La preocupación del viaje no les permitió concentrarse en sus
ocupaciones diarias que eran muchas. Se preparaban mentalmente para ir al país
desconocido. De todos modos era un riesgo entrar allá, por ser una región
enemiga. Claro. Eso debía producirles desazón y malestar que de alguna manera
procuraban disimular. “Dicen que no se puede confiar en los filisteos por su
extremada peligrosidad”, murmuró la señora, mientras barría con una escoba de
ramas de verbena las habitaciones, la cocina y el corredor. Sacudía también las
telarañas que invadían las paredes y para terminar, lavaba el tizne de las
vasijas que manchaban todo. “No, no se puede confiar en ellos”, le respondió
Sansón arreglando un grueso tapete árabe que pondría en la joroba del camello
sobre el que irían sus padres para que no se maltrataran. “Debemos ser
cuidadosos en todo lo que hagamos allá”, dijo Manoa cepillando una túnica suya
y otra de su mujer para librarlas del polvo y la polilla que todo lo
destrozaban. Las llevarían en el viaje porque habían estado guardadas desde
hacía tiempos para ocasiones como esta. “Entrar a ese país solicitando una
muchacha para un varón israelita es una provocación, pensarán que es casi un
secuestro, una violación a sus leyes, pero que sea lo que ha de ser. Sabemos
que las cosas definitivas son establecidas por la gran inteligencia, de modo
que lo que debemos hacer es estar vigilantes y seguros”.

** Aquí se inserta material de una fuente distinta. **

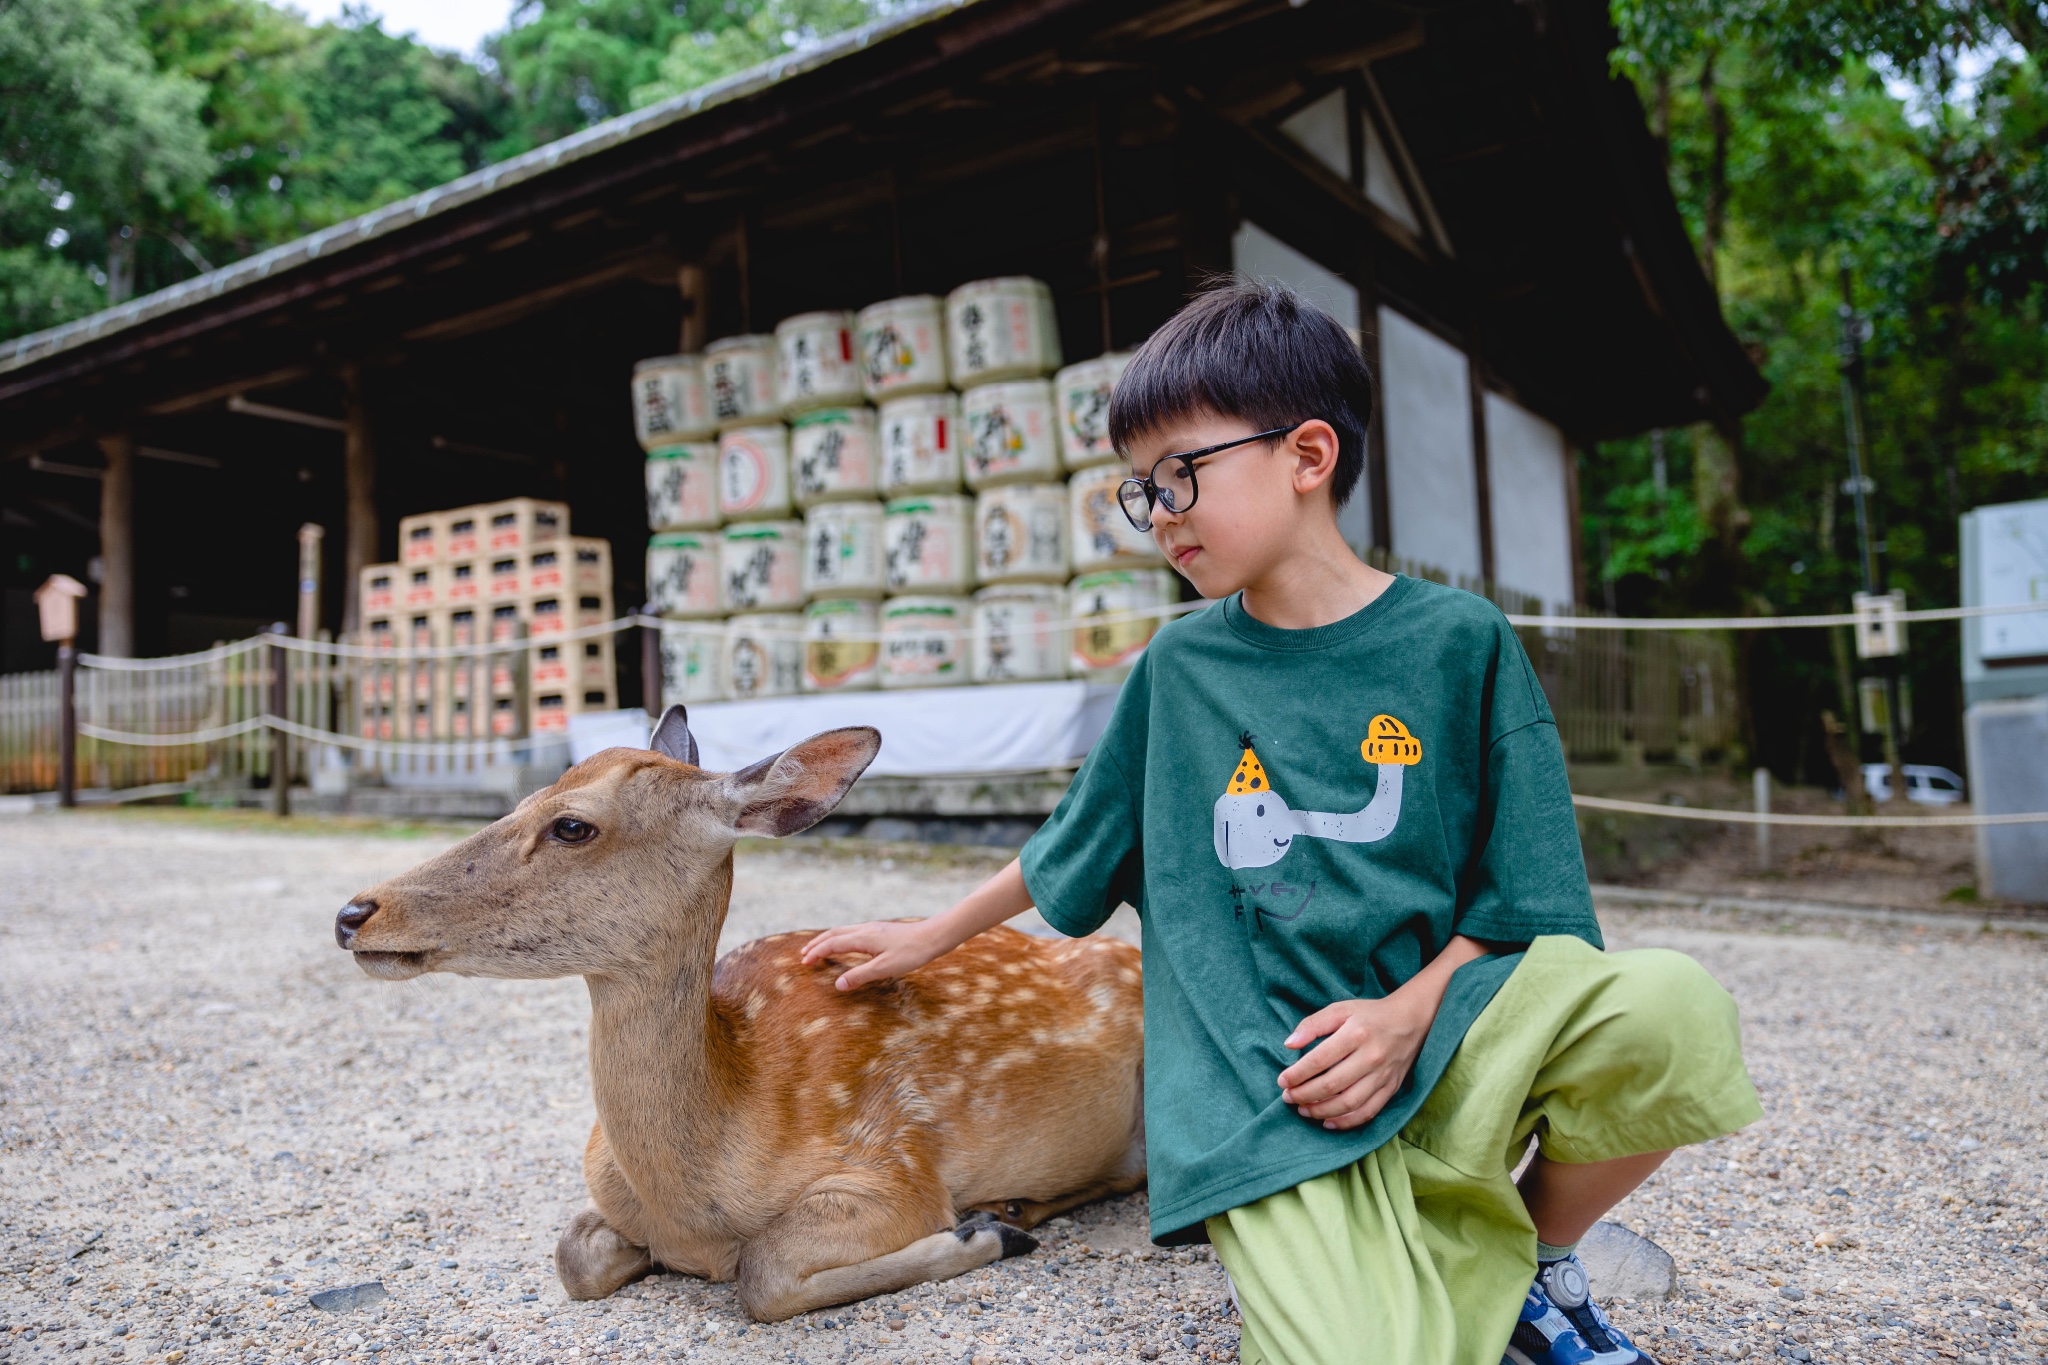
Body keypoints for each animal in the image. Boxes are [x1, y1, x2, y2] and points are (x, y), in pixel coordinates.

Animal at [327, 716, 1146, 1326]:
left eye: (572, 825)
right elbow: (572, 1257)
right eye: (524, 798)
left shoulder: (896, 1164)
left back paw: (1012, 1208)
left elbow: (765, 1271)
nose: (355, 912)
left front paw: (985, 1232)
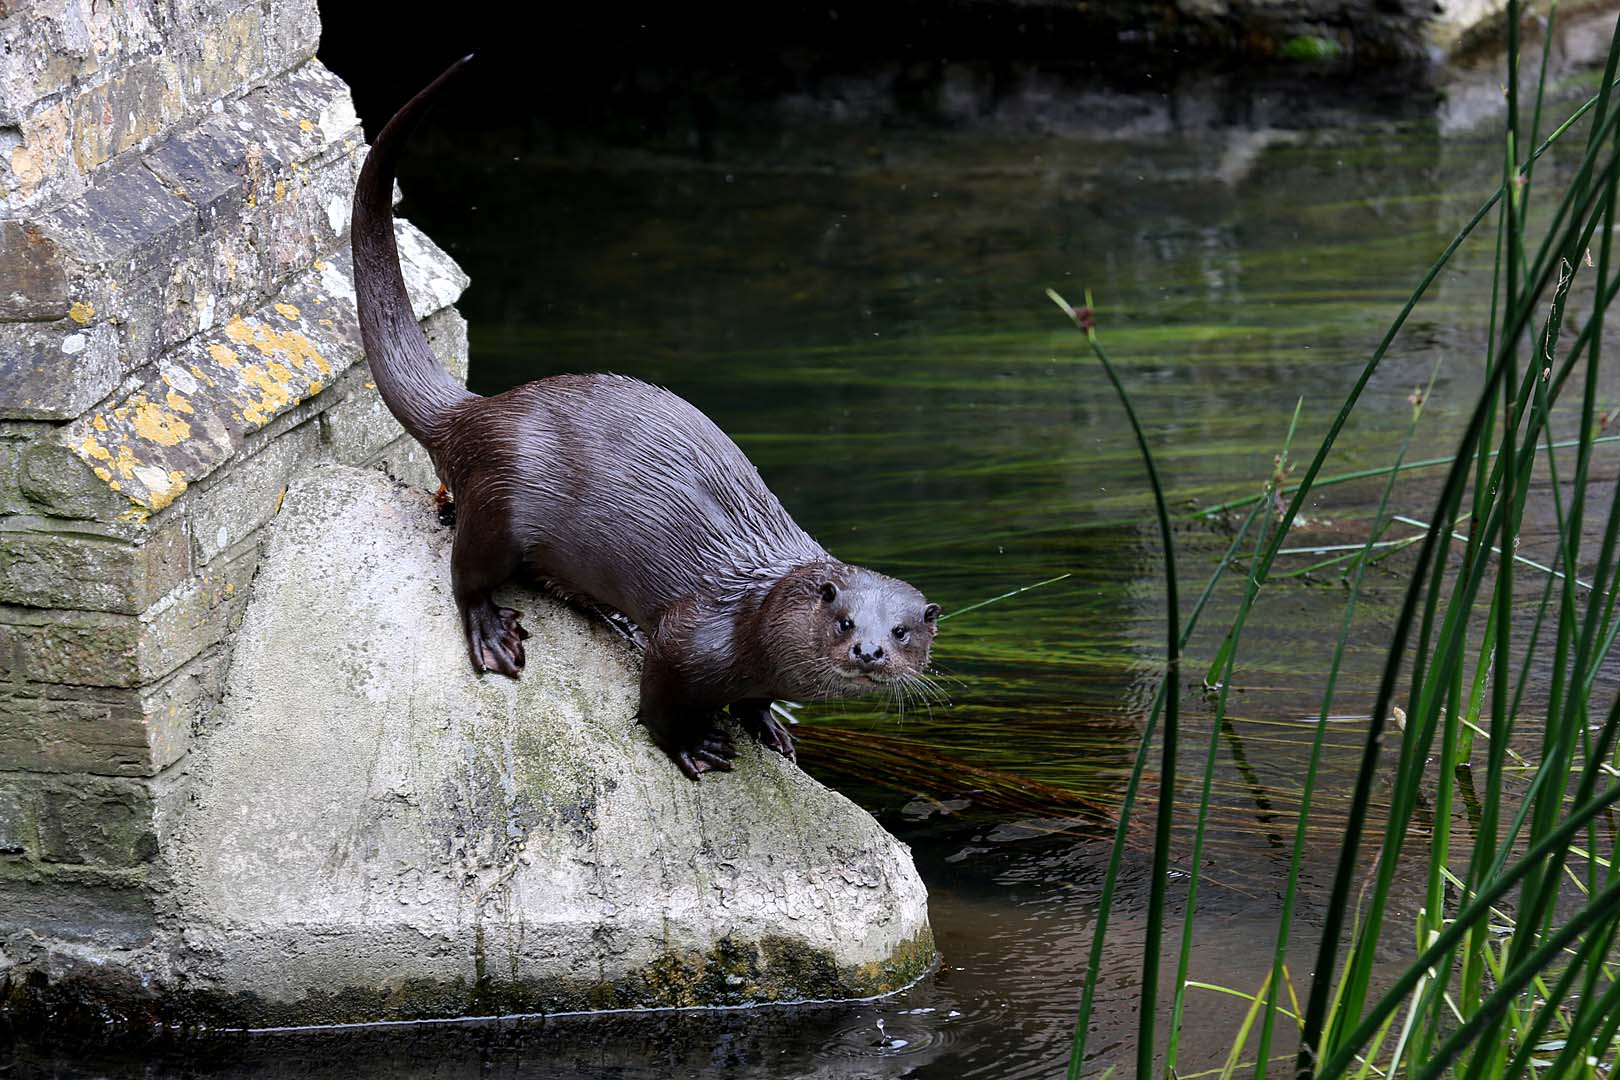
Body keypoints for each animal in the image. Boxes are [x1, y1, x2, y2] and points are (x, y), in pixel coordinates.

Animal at [350, 56, 940, 780]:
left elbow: (757, 701)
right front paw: (695, 743)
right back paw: (493, 633)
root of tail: (476, 412)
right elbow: (658, 700)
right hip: (502, 498)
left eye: (902, 631)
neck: (755, 617)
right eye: (846, 622)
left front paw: (770, 724)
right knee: (466, 572)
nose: (870, 652)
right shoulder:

“Yo sé que esto es un propósito de la naturaleza con nosotros”, comento
Mara, mientras recogía las basuras en una orilla del corredor y las tiraba en
las raíces de una palmera cercana para que se pudrieran y sirvieran de alimento
a la mata.
No hablaron mas, era mejor no intranquilizarse.
Ya por la noche tomaron caldo de cebollas coloreado con azafrán; le
añadieron pan moreno y un pedazo de carne blanda, mientras las estrellas aparecían
cohibidas en el hondo y caliente cielo de color azul grisáceo.
Sorbían suave el caldo, pensando y mirándose a veces.
La noche empezó apacible, muy tranquila, y siguió lo mismo hasta el
amanecer.
Luego de que Sansón leyera en voz alta y a la luz amarilla de la
antorcha, tres páginas del Corán, y de comentar sus versículos, sintieron que
debían irse a descansar para madrugar sin afanes.